Data records
**********
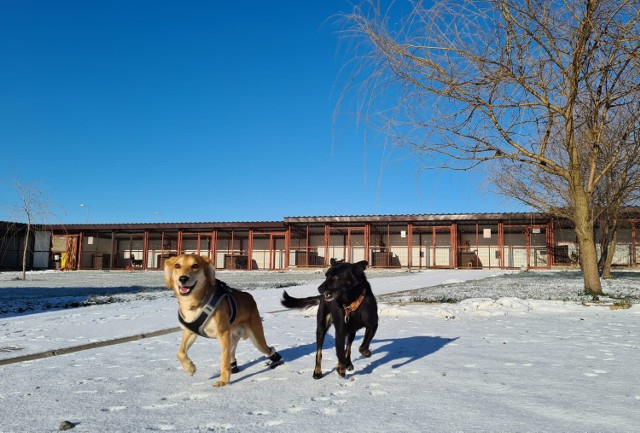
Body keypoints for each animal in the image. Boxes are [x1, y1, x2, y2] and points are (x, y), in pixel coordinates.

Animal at [165, 251, 282, 386]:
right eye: (177, 266)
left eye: (195, 265)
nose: (183, 278)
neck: (197, 302)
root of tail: (249, 297)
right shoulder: (190, 331)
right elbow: (180, 352)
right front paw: (190, 368)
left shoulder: (222, 333)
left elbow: (224, 360)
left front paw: (224, 381)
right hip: (233, 337)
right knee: (232, 353)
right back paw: (234, 366)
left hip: (256, 338)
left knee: (268, 349)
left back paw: (276, 359)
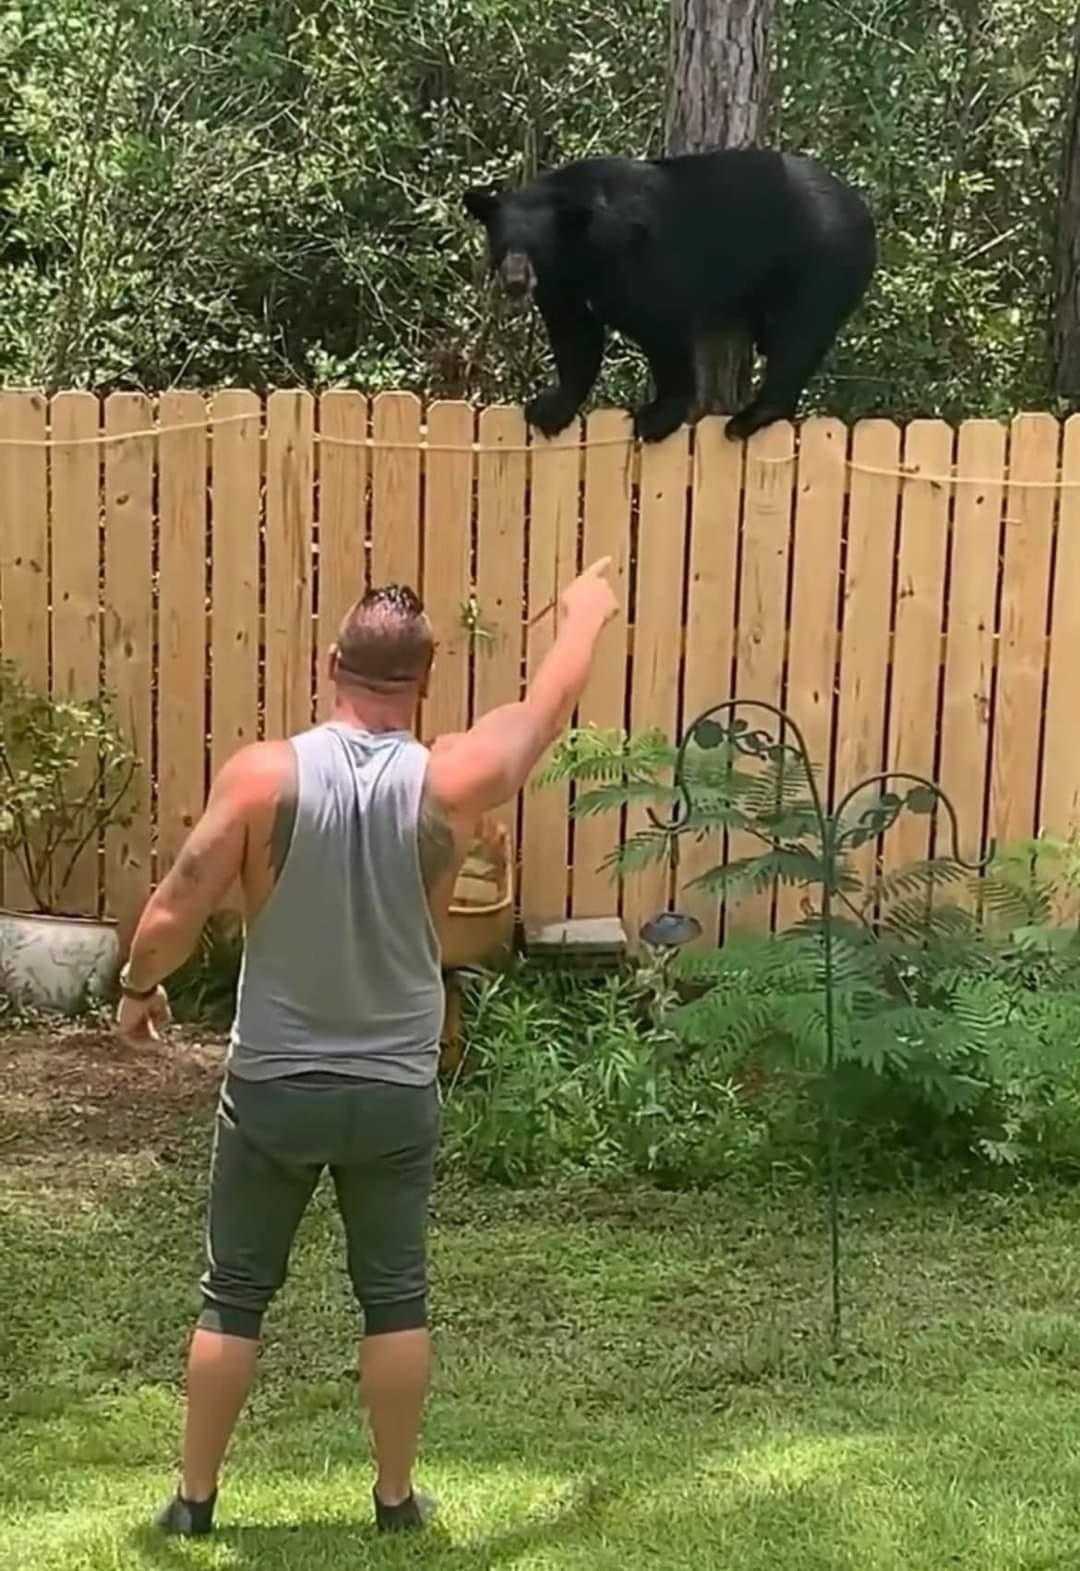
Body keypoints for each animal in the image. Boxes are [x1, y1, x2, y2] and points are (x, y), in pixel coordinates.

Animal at [465, 148, 880, 443]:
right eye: (503, 244)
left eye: (537, 248)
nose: (515, 281)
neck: (583, 248)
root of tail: (865, 214)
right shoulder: (564, 285)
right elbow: (575, 336)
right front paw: (550, 409)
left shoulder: (635, 258)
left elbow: (661, 324)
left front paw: (657, 417)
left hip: (820, 264)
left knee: (798, 336)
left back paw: (748, 418)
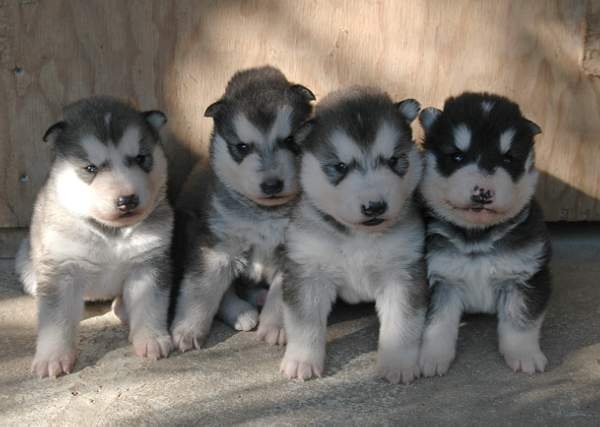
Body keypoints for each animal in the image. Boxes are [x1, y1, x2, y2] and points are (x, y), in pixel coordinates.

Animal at [14, 97, 173, 378]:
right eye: (90, 168)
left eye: (141, 158)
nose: (127, 200)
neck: (111, 233)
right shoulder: (62, 269)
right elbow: (56, 318)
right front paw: (53, 357)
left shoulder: (149, 263)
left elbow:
**********
Requirement: The goal is an exact reprint of the entries, leaving out the pictures.

Your response:
Body keypoints for each animal in the image. Boxes are [x1, y1, x2, y2] and points are (x, y), in pixel coordinates.

Animal at [165, 251, 282, 386]:
right eye: (177, 266)
left eye: (195, 265)
nose: (183, 278)
neck: (197, 302)
root of tail: (249, 297)
right shoulder: (190, 331)
right elbow: (180, 352)
right front paw: (190, 368)
left shoulder: (222, 333)
left elbow: (224, 360)
left front paw: (224, 381)
right hip: (233, 337)
right knee: (232, 353)
right back paw: (234, 366)
left hip: (256, 338)
left knee: (268, 349)
left back paw: (276, 359)
Body keypoints for each animal in the image. Boxes are [x1, y1, x2, y2] and points are (x, y), in pixel coordinates.

Animal at [465, 148, 880, 443]:
right eye: (503, 244)
left eye: (537, 248)
nose: (515, 281)
neck: (583, 248)
root of tail: (865, 214)
right shoulder: (564, 285)
right elbow: (575, 336)
right front paw: (550, 409)
left shoulder: (635, 258)
left elbow: (661, 324)
left front paw: (657, 417)
left hip: (820, 264)
left knee: (798, 336)
left back paw: (748, 418)
Body keypoints for each animal in the image. Boxes are [x1, y1, x2, y2] and points are (x, y), in pixel coordinates.

Animal at [14, 97, 173, 378]:
right eye: (90, 168)
left eye: (141, 158)
nose: (127, 200)
neck: (111, 233)
right shoulder: (62, 269)
right elbow: (56, 318)
right front paw: (53, 357)
left shoulder: (149, 263)
left elbow:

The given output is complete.